--- Texte à étudier ---

Les manifestations pro-européennes et contre le président ukrainien à Kiev font la Une des journaux. L’officialisation, le 29 novembre, lors du Sommet du Partenariat oriental qui se tenait à Vilnius, par Viktor Ianoukovitch de sa volonté de reporter sine die la signature de l’accord d’association avec l’Union européenne a réveillé les passions européennes des citoyens ukrainiens qui avaient déjà fait la preuve, en 2004, lors de la Révolution Orange, de leur capacité à faire entendre leur voix dans la rue.
L’Union européenne oublie le facteur russe dans ses négociations avec les États du Partenariat oriental
Depuis dix ans l’Union européenne s’efforce de consolider ses relations diplomatiques avec ses voisins. D’abord de manière globale, avec, en 2004, le lancement de la Politique européenne de voisinage (PEV), qui s’adresse à tous les États frontaliers qu’ils se trouvent au Sud ou à l’Est de l’Union. Puis, en 2009, elle décide de régionaliser sa politique étrangère dans le cadre de la PEV en instaurant, pour ses voisins de l’Est, le Partenariat oriental, un instrument qui s’adresse exclusivement aux six États qui constituent ce que l’on nomme le voisinage commun avec la Russie: la Biélorussie, la Moldavie, l’Ukraine, l’Azerbaïdjan, l’Arménie et la Géorgie. Le Sommet du Partenariat oriental, organisé par la Présidence lituanienne de l’Union européenne à Vilnius, les 28 et 29 novembre derniers, devait se solder par la signature d’accords d’association entre l’Union européenne et certains de ses partenaires orientaux. Des avancées significatives dans les négociations en cours depuis quatre ans avec les autres étaient attendues. Le Sommet ne devait être qu’une formalité, jusqu’à ce que la Russie, cet été, décide d’entrer dans le jeu, en proposant à certains des États concernés un projet concurrent: celui d’une Union eurasienne, une intégration à terme à la fois économique et politique, un équivalent réussi de l’Union européenne selon les mots du président russe Vladimir Poutine. Ni la Géorgie, clairement anti-russe et pro-européenne, ni l’Azerbaïdjan, suffisamment puissant économiquement pour être indépendant, n’étaient visés par cette proposition. En revanche, la Russie a mis tous les moyens en œuvre pour faire pencher les gouvernements ukrainien et arménien en sa faveur. L’Ukraine a même subi un sort tout particulier, en raison des penchants ouvertement pro-européens d’une partie de sa population et de l’intérêt stratégique de l’Ukraine pour la Russie. Elle a donc dû choisir entre une future union avec la Russie et un accord avec l’Union européenne, sous la menace de sévères répressions économiques de la part de la Russie. Il est important de souligner à cet égard que Vladimir Poutine n’a pas soumis l’Arménie au même traitement: bien que le président arménien ait lui aussi subi des pressions avant de dire oui à l’Union eurasienne en septembre, le président russe l’a laissé confirmer, le 29 novembre à Vilnius, sa volonté de continuer les négociations avec l’Union européenne dans le cadre du Partenariat oriental
L’Union européenne ne s’est pas montrée à la hauteur pour défendre et sauver le Partenariat oriental, elle s’est concentrée sur les éléments techniques alors que la Russie a fait de la politique. L’Union européenne a pris le risque de poser comme condition à la signature de l’accord d’association, la libération, ou au moins le transfert en Allemagne, de l’ancien Premier ministre, Ioulia Timochenko, incarcérée depuis 2011. Le résultat semble sans appel: à Vilnius, le président ukrainien Viktor Ianoukovitch a reporté la signature, allant depuis jusqu'à évoquer une renégociation de l'accord – pourtant déjà paraphé – avec l’Union européenne.

--- Extraits de données ---

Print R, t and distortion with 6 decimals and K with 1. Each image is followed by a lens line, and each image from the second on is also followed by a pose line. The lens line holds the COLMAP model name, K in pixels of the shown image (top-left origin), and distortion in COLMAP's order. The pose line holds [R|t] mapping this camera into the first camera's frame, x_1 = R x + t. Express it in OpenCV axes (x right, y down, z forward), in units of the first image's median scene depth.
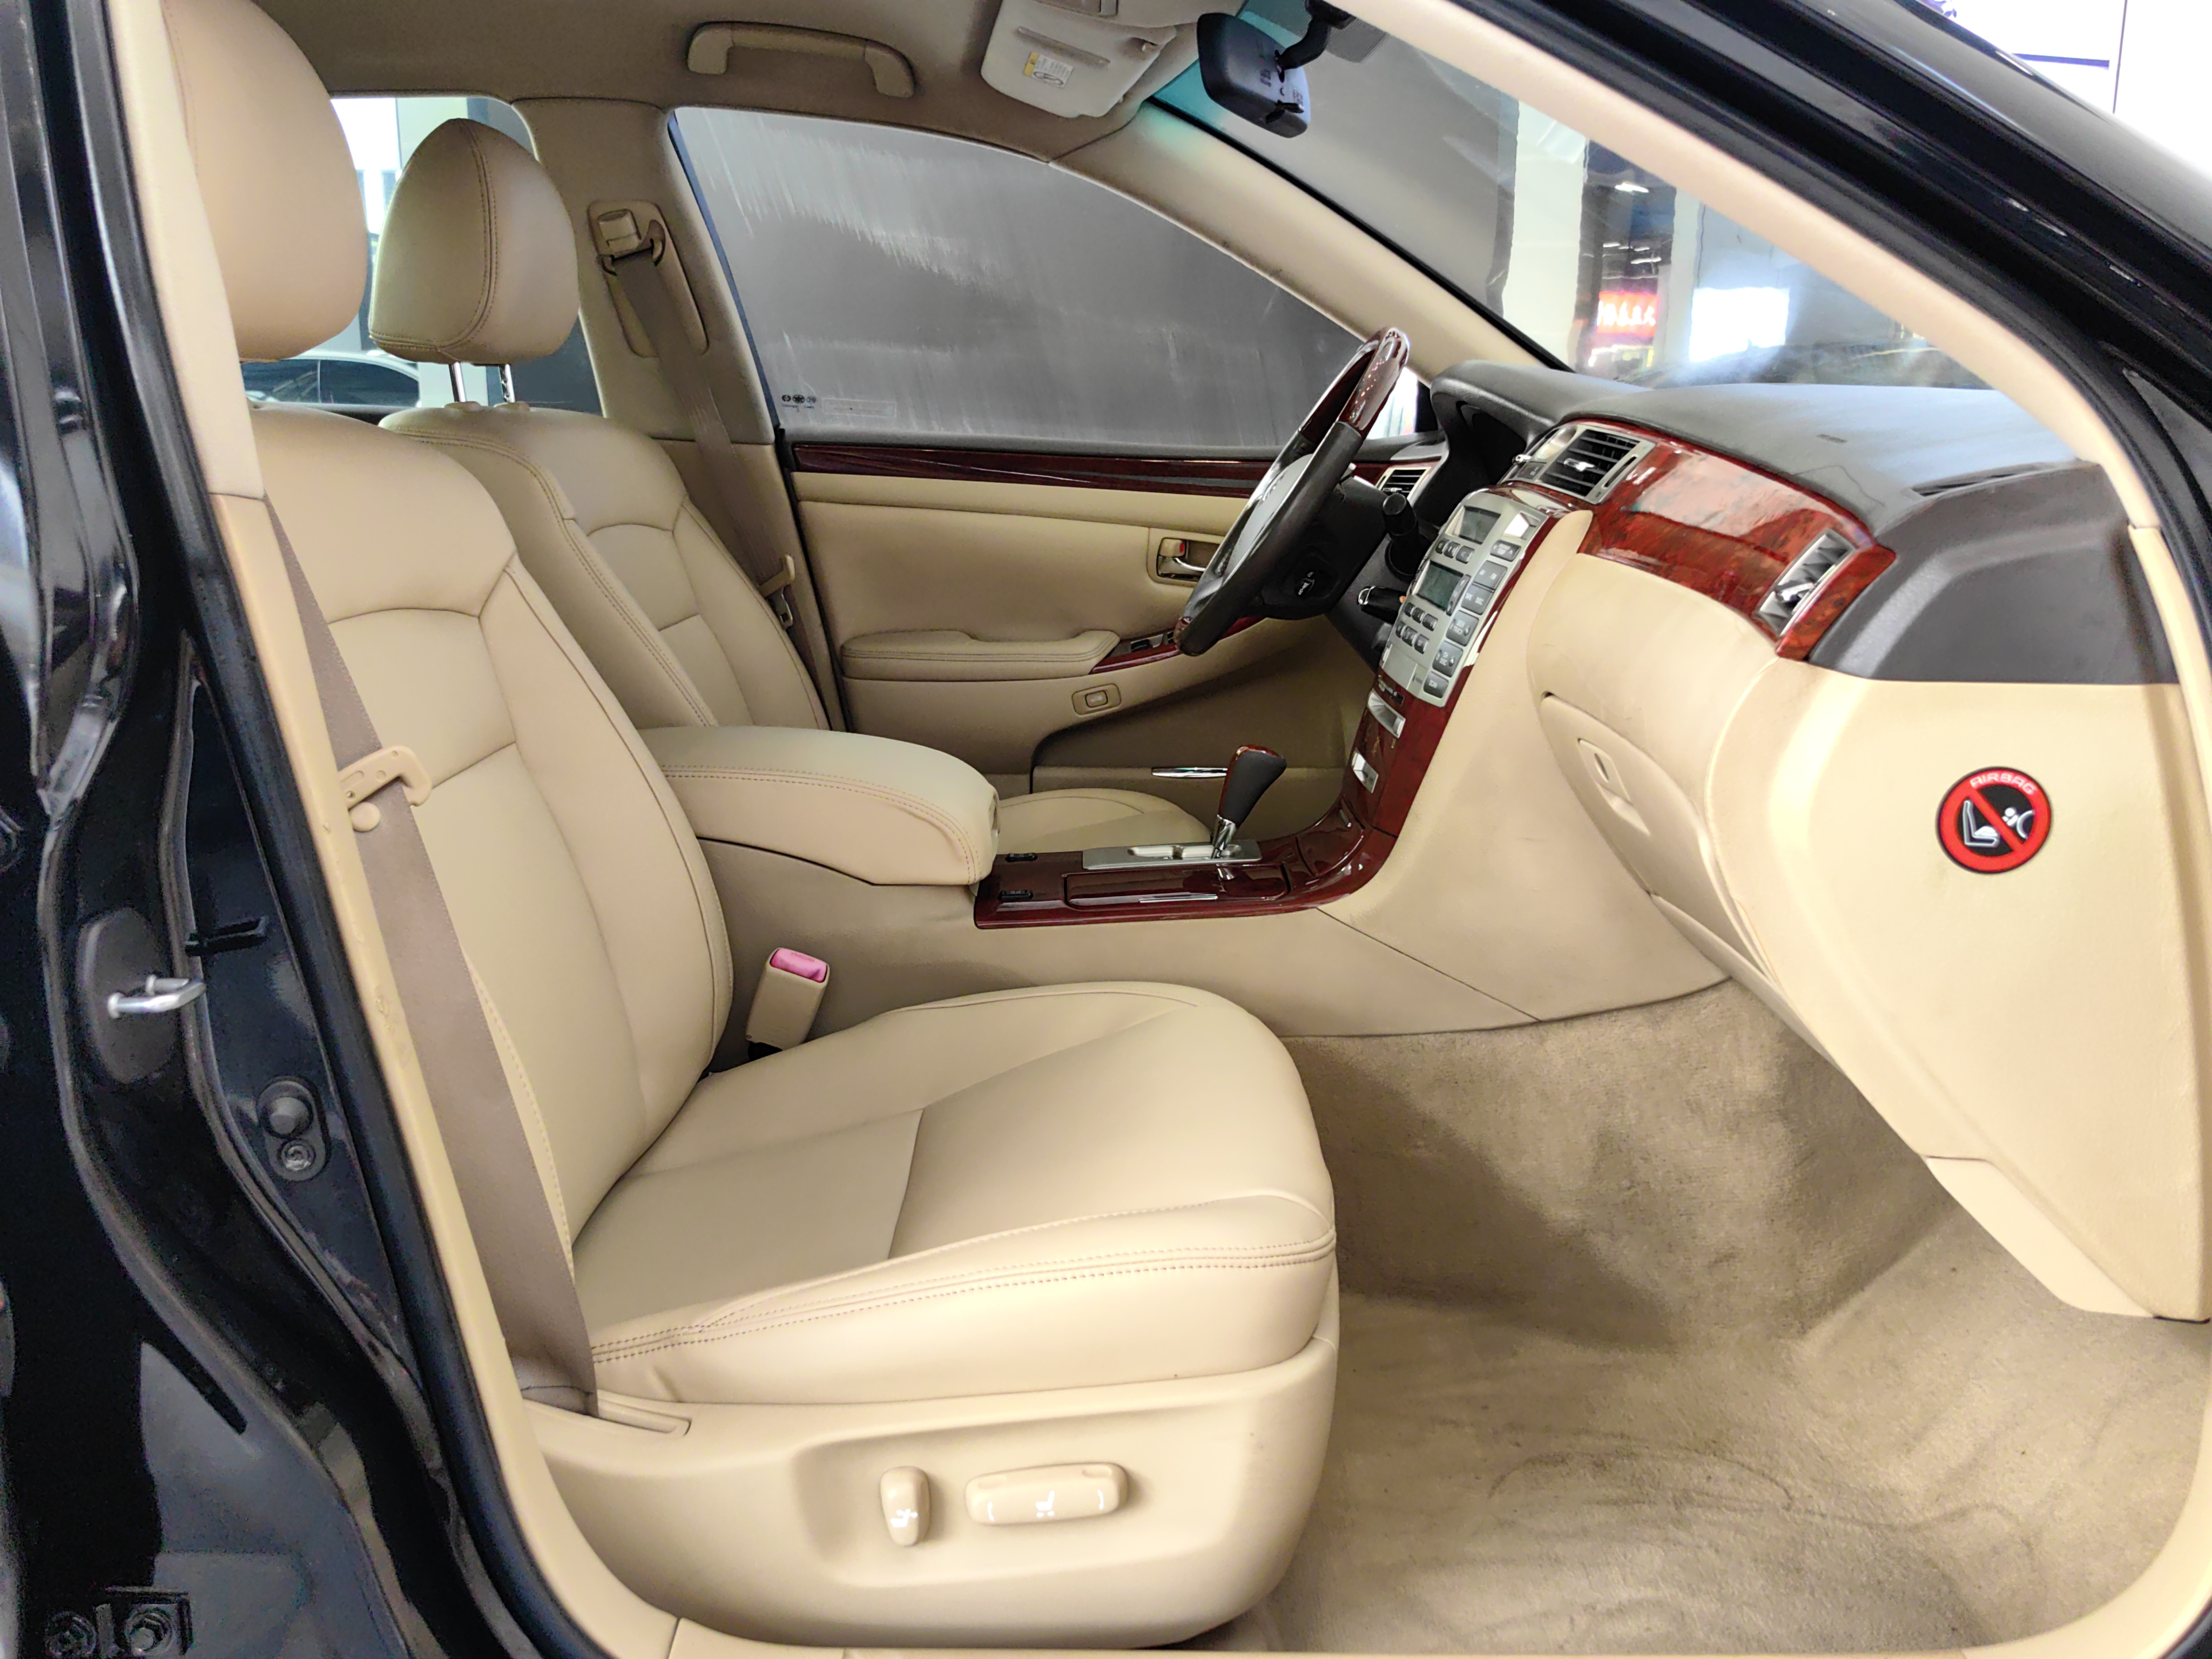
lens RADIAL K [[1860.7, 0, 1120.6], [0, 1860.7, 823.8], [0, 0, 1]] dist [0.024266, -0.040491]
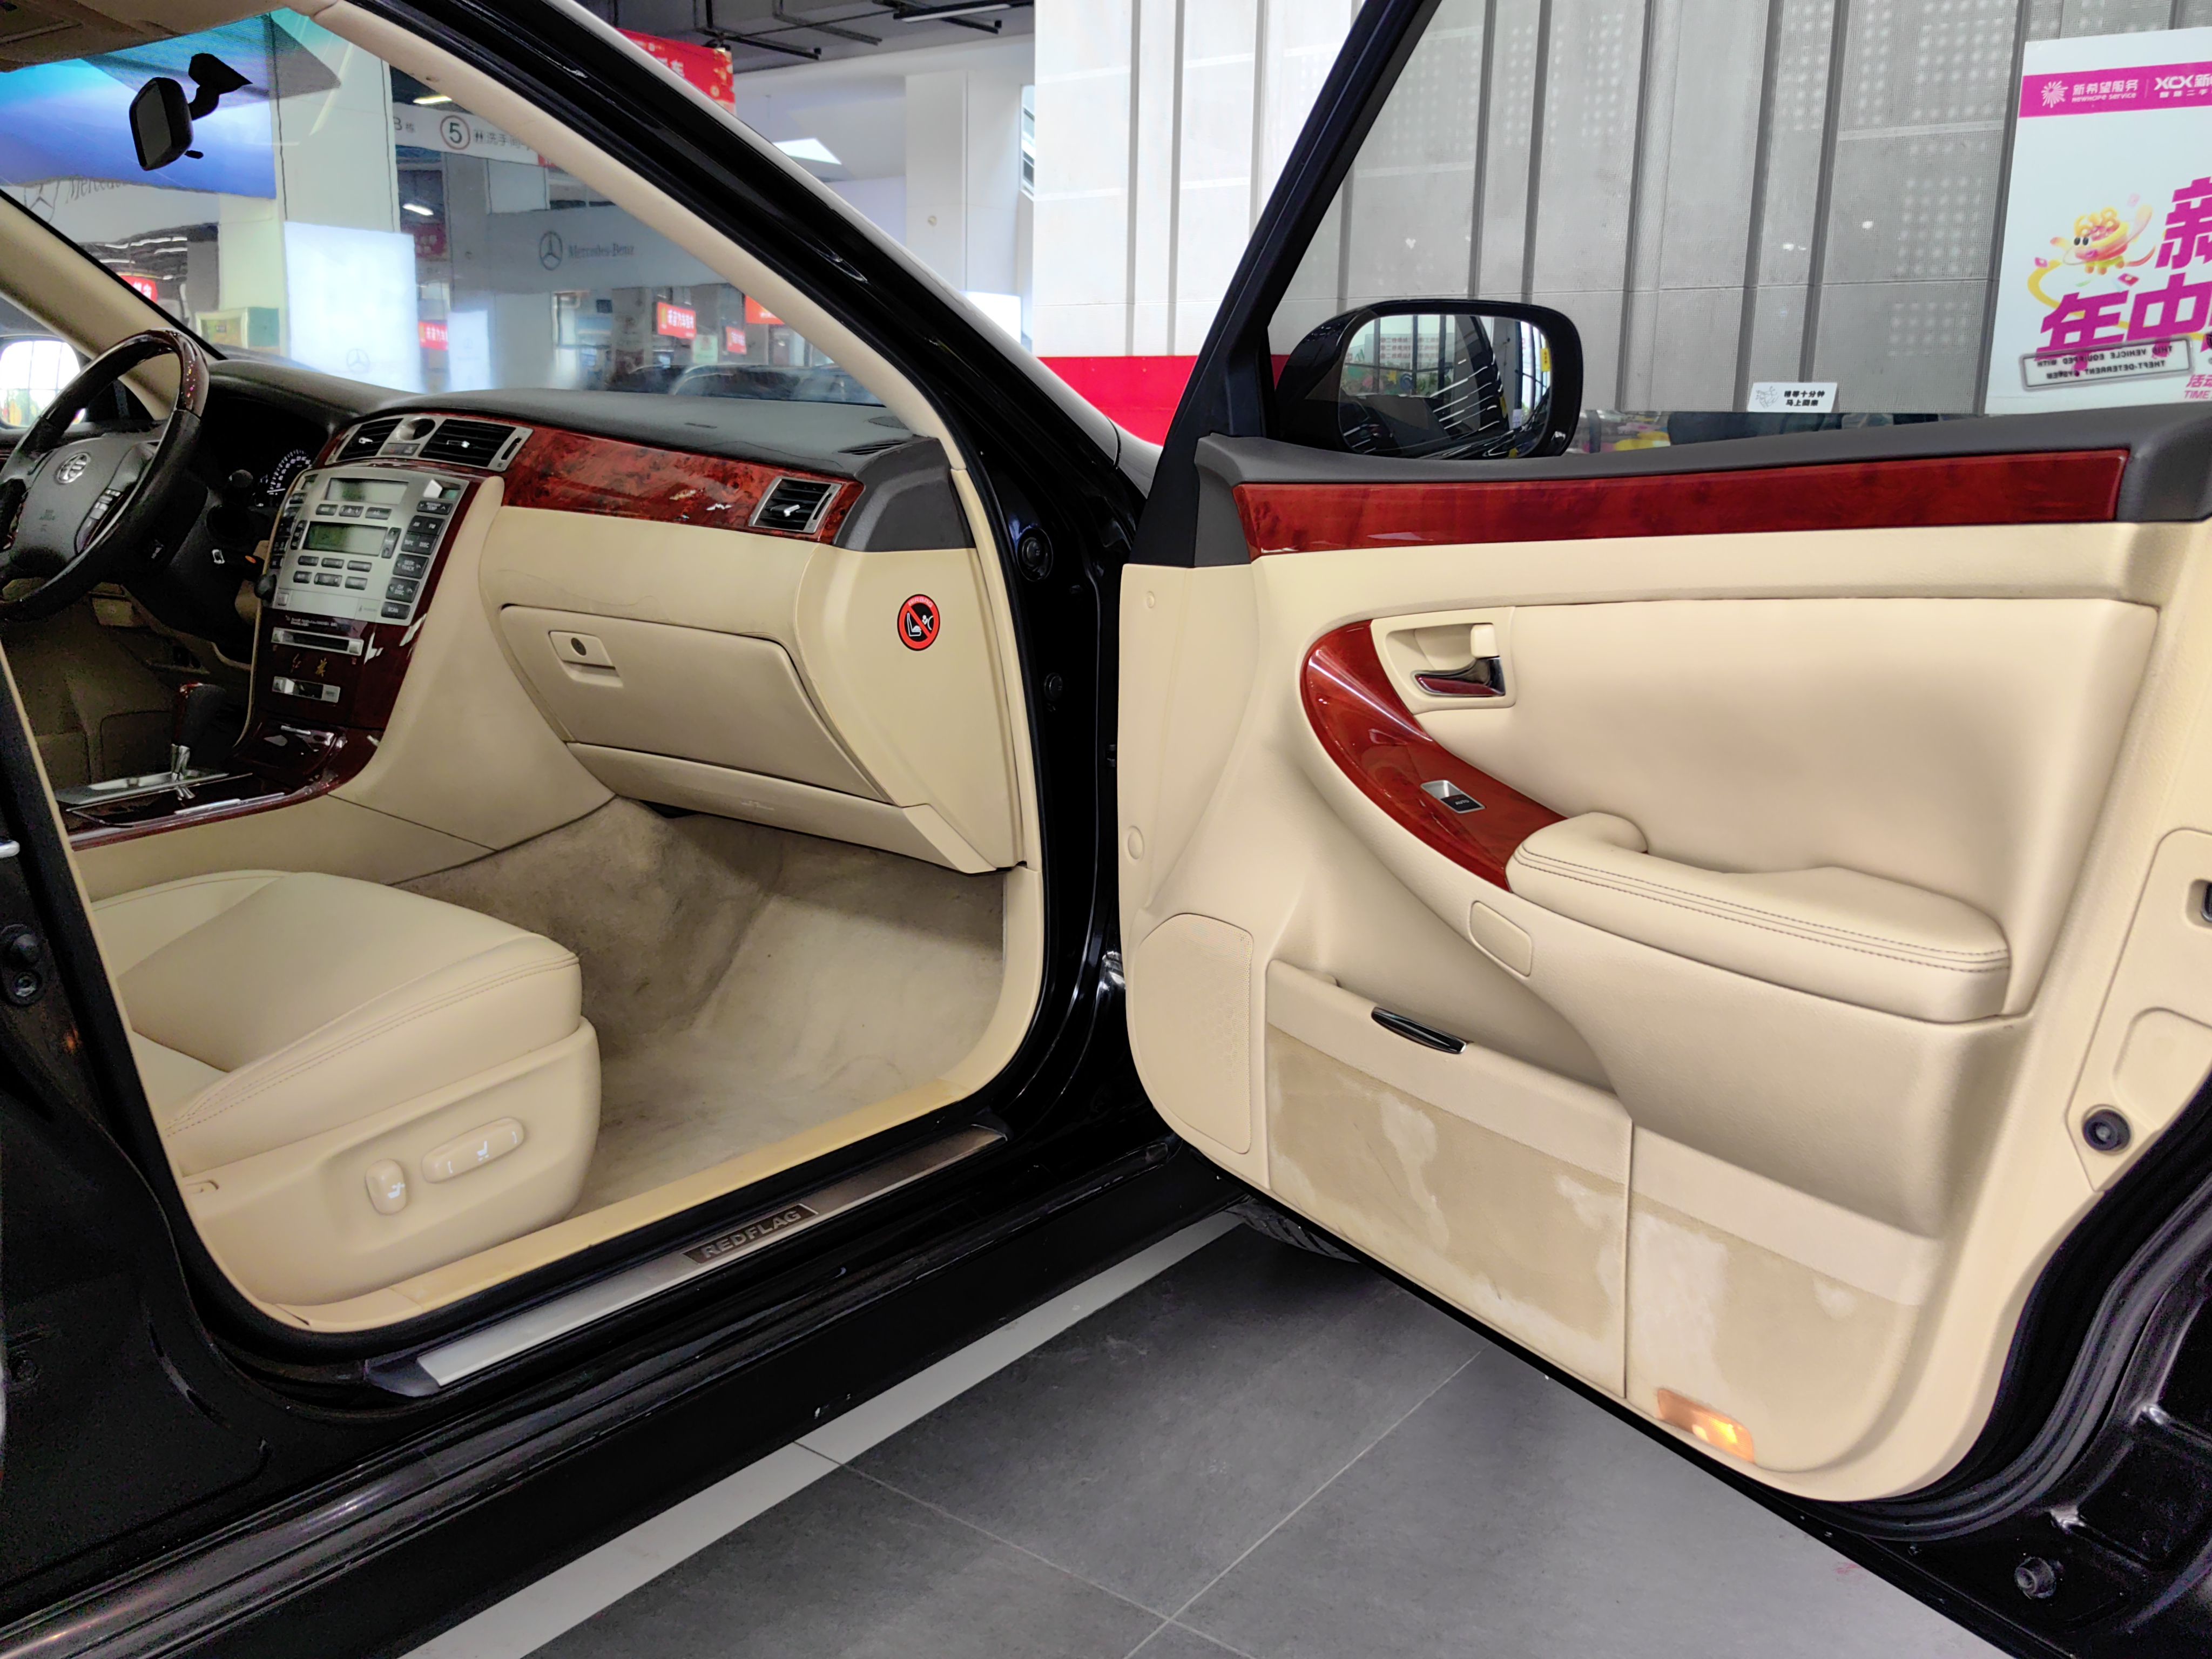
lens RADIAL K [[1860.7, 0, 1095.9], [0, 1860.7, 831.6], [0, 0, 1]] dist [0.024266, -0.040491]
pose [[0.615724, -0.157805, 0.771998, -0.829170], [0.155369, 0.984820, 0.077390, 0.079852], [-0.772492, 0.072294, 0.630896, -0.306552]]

---
--- Extraits de données ---

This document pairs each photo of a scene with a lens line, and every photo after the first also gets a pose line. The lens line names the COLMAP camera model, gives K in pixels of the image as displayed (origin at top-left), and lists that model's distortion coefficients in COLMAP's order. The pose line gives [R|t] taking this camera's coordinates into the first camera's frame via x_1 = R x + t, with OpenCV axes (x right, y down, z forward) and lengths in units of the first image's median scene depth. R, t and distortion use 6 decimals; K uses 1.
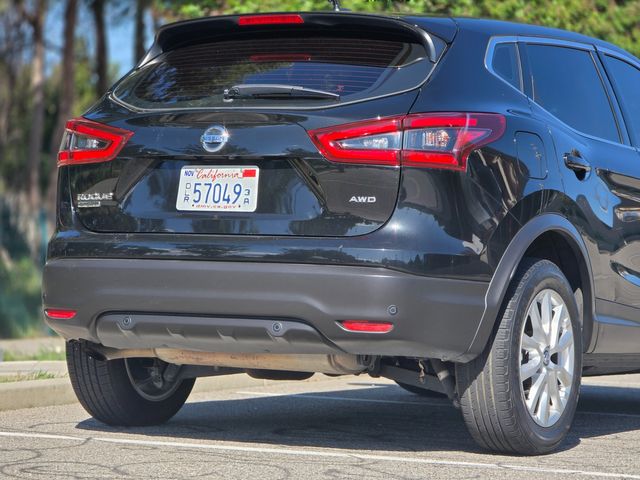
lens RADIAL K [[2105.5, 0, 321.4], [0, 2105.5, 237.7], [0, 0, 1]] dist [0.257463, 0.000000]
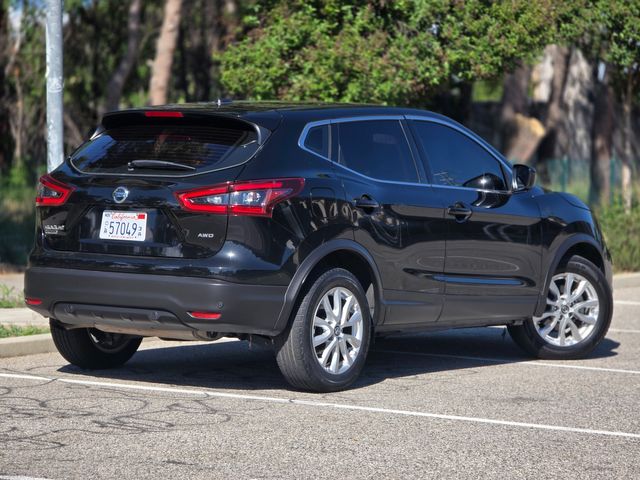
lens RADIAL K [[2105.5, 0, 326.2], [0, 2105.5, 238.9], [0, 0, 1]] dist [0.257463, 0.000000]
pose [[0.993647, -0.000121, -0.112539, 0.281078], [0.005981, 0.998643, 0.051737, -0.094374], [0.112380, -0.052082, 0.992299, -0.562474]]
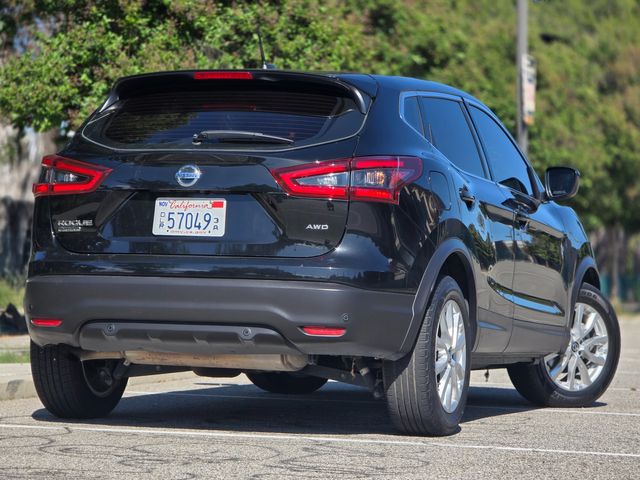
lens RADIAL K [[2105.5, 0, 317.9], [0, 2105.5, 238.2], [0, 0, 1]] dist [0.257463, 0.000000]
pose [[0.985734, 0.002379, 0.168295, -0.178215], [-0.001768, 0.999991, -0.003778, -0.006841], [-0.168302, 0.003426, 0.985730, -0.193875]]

---

- [Objectif] Reprenez le passage du texte à étudier qui commence par "Les manifestations pro-européennes" et s'arrête après "dans la rue.", en remplaçant "Kiev" par "Kyiv".

- [Réponse rédigée]
Les manifestations pro-européennes et contre le président ukrainien à Kyiv font la Une des journaux. L’officialisation, le 29 novembre, lors du Sommet du Partenariat oriental qui se tenait à Vilnius, par Viktor Ianoukovitch de sa volonté de reporter sine die la signature de l’accord d’association avec l’Union européenne a réveillé les passions européennes des citoyens ukrainiens qui avaient déjà fait la preuve, en 2004, lors de la Révolution Orange, de leur capacité à faire entendre leur voix dans la rue.